Dripping Springs ISD trustees voted to set its 2021-22 tax rate at $1.3103 per $100 valuation on Sept. 27, slightly lower than last year's rate of $1.3332 per $100 valuation.

The average homeowner will see increases in their tax bills due to rapidly rising property values, which was a concern discussed at the meeting.

The new tax rate consists of a maintenance and operations rate of $0.9603 and an interest and sinking fund rate of $0.3500. The M&O rate represents a slight decrease from $0.9832.

That decrease stems from a Texas Legislative change, HB3 which passed in 2019, aimed to help homeowners facing growing taxes. The bill requires schools to reduce their M&O rates as property values increase to offset some of the cost passed to homeowners.

“Our property values have skyrocketed so much and our tax rate decrease has not caught up to that,” Trustee Stefani Reinold said.

Trustees debated the tax rate for about two hours. Reinold argued that the trustees should lower the rate to help homeowners, many who have reached out to the district to express concern over rising tax bills.

However, other trustees felt the rate was needed to maintain the district as it tries to keep up with Hays County’s growing population.

District considerations

Reinold said that the slight decrease in the tax rate, stemming from the M&O compression, and its overall low number might not appear alarming to taxpayers, but the overall increase to the bill will.

“That’s alarming to me,” Reinold said. “This is happening and our taxes are increasing and this is on the board. What are we going to do about it?”

She pointed to an increase in students, up more than 9% this year according to the board, and an increase in money coming into the district.
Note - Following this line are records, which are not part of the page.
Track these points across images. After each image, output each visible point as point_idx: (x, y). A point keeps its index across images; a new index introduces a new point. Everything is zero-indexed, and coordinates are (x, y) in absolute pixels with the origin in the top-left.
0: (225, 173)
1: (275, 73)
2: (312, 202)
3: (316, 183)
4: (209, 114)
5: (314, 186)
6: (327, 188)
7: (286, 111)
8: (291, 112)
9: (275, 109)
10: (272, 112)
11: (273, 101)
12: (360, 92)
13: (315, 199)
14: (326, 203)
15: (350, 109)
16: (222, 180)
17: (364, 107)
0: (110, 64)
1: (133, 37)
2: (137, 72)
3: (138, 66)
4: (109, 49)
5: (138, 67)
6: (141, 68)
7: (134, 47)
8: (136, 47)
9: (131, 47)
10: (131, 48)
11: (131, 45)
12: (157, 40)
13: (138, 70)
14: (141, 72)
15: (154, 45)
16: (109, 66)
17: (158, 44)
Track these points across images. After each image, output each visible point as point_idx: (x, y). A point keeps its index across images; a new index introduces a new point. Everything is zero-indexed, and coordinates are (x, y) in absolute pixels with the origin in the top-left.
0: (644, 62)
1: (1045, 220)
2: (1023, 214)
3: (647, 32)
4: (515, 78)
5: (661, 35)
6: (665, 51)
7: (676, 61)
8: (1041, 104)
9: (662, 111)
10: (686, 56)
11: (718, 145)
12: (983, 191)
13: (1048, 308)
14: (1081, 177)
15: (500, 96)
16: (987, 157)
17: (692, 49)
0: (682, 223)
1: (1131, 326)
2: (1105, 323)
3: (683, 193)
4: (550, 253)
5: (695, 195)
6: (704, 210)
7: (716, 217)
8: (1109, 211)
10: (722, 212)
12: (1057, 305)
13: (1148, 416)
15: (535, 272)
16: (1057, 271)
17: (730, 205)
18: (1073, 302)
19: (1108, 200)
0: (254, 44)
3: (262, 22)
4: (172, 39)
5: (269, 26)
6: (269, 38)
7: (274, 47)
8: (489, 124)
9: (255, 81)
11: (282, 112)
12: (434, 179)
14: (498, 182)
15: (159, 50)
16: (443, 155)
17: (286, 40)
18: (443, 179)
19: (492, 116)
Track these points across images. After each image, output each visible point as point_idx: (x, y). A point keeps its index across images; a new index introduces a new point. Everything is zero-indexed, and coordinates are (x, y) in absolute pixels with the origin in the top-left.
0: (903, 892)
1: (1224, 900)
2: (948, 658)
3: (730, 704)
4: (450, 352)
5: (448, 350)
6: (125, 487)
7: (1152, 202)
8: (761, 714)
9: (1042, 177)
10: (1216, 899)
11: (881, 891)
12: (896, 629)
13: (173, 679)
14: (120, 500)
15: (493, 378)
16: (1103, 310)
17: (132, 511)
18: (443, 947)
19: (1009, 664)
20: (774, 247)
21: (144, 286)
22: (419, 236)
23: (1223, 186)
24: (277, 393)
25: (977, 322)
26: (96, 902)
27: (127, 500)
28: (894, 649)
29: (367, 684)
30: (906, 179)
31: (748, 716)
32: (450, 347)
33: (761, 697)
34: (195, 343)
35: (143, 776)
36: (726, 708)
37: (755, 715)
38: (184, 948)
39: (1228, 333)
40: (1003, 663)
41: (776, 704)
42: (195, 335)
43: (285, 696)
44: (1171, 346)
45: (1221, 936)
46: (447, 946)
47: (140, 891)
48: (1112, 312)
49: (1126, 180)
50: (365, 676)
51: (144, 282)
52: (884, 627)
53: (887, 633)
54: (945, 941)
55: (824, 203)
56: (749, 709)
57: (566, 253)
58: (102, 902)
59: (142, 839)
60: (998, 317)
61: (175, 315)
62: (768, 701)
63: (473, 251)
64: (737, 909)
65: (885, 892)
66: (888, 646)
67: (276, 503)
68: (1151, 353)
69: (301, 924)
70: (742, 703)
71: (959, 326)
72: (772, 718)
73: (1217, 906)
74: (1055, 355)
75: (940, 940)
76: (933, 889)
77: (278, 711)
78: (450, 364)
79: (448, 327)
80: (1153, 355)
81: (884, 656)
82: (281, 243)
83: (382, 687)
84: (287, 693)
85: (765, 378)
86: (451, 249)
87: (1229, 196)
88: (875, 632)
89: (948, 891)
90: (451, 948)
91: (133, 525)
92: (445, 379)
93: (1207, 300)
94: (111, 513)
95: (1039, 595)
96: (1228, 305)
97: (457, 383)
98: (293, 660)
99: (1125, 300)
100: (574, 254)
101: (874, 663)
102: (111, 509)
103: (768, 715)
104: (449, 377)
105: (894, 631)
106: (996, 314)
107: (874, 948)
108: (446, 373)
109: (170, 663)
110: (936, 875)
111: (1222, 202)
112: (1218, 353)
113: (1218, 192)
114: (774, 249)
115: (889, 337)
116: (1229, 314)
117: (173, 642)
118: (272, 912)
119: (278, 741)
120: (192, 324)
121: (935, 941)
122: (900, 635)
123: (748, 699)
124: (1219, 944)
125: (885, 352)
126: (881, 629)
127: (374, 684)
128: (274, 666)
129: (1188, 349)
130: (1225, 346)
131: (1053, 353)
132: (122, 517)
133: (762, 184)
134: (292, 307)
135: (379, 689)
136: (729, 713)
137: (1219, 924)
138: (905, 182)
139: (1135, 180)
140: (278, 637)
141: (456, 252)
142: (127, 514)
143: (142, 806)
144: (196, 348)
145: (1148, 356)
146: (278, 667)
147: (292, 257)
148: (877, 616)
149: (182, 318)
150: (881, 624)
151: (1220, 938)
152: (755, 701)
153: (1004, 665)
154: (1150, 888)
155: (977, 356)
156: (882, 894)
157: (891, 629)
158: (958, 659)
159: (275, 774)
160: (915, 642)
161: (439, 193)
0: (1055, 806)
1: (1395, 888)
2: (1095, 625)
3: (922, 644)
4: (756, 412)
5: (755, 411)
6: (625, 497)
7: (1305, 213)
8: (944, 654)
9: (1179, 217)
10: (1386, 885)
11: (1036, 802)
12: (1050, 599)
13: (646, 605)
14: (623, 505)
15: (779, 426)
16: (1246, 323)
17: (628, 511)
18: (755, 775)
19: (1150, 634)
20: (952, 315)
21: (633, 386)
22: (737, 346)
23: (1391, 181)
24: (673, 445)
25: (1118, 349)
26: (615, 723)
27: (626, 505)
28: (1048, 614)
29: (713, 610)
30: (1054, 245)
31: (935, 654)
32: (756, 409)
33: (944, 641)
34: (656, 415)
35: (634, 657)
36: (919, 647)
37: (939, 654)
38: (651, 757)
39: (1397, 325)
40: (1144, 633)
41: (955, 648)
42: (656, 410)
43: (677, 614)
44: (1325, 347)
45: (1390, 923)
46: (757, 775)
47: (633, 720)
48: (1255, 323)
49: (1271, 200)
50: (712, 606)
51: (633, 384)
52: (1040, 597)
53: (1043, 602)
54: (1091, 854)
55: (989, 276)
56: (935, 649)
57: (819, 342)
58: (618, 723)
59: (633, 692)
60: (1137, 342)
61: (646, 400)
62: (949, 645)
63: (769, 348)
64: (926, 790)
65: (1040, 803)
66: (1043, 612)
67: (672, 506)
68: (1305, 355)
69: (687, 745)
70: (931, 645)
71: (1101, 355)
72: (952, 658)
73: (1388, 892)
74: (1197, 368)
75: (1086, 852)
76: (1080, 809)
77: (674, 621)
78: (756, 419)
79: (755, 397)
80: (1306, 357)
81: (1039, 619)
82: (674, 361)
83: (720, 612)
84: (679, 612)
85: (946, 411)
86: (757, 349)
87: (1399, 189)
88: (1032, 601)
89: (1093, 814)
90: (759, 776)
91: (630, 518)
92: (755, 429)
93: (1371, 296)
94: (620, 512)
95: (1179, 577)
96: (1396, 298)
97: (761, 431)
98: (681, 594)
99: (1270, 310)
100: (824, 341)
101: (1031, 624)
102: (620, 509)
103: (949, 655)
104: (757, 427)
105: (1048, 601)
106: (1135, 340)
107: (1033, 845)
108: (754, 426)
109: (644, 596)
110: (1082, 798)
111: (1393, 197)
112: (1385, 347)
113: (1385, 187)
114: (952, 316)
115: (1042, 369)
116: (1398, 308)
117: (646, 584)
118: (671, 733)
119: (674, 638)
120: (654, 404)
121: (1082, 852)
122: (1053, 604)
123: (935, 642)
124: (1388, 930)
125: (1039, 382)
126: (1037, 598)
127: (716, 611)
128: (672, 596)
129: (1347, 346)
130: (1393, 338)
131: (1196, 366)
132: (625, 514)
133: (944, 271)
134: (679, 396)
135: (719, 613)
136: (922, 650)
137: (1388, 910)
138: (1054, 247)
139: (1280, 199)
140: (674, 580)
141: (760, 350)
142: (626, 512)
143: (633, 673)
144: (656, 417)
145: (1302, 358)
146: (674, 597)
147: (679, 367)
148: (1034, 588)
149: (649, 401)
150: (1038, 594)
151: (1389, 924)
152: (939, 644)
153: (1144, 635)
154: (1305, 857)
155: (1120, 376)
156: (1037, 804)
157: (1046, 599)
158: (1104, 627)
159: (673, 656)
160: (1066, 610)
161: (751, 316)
She expressed concern the district needed to ease the taxpayers’ burden if possible.

Trustee Shannon O'Connor said the increasing revenue is going toward paying for the additional students and the new school campuses opened in the past several years. Trustee Joanna Day added that the revenue per student is not increasing each year.

Reinold also expressed concern over the district’s fund balance—the amount of money it keeps in reserve. The district’s fund sits at about $39 million, according to the board.

Trustee Ron Jones stated that that amount is roughly equal to six months of the district’s expenses. The state requires districts to keep enough money in the bank to cover four months of operating expenses, meaning the district could only potentially spend down their savings by two months, or about one-third, of costs.

Reinold said she is concerned that taxpayer’s bills are going up, and the district is asking for more money through bonds—the last in 2018 with another planned for the future.

“I’m seeing a pattern that is very concerning as a taxpayer, as a constituent in this community and I’m understanding some frustration in this community,” Reinold said.

Day pointed 86% of the operating budget goes toward staff, meaning any possible reduction in cost would have to come from that cost bucket, something she does not feel is possible.

“I think everyone on the board is seeing their property values go up and their property taxes go up,” Day said. “Our job is to educate students and to do the best we can with the funds we have available to us.”

Reinold agreed that the district faces many challenges—a need for staff, infrastructure issues, teachers not being able to afford living in the district—but she said she feels reducing the tax burden would help to address these.

Ultimately, the tax rate passed 6-to-1 with Reinold dissenting.

“If you are going to cut, and you can’t cut people, you are going to have to cut programs, and I don’t think that is what our community expects,” said trustee Mary Jane Hetrick.

In a tough spot

Amanda Brownson, a representative with Texas Association of School Business Officials, which advises school districts on financial matters, shared with the board a few of the major factors behind the suggested tax rate.

The first is that if the district were to reduce its golden pennies, a portion of the tax it collects that is not subject to state recapture, it would not only lose that money, but it would lose state funding, via the formula transition grant. That grant is state funds approved by the Texas Legislature to ensure school districts receive at least a 3% increase for student funding each year.

Brownson said that if schools lower their “tax effort,” in other words lowering the taxes they collect from the community, past a certain point the state can take away their aid.

The district has the option to reduce its golden pennies, but then it could end up subject to more recapture cost—the mechanism through which the state takes funds from property tax wealth districts and redistribute it, according to Brownson.

The second issue is the voter approval tax ratification election cap. This is the amount a school district is allowed to increase their tax rate before they have to get voter approval. Currently, Dripping Springs ISD is at the top of the rate. If they lower it this year, they would not be able to increase it to its current rate again without getting voter approval.

Brownson said this means that trying to pass the savings of a good fiscal year on to taxpayers could present future funding issues for the district.

“You could create a financial hole not just next year, but on into the future,” Brownson said.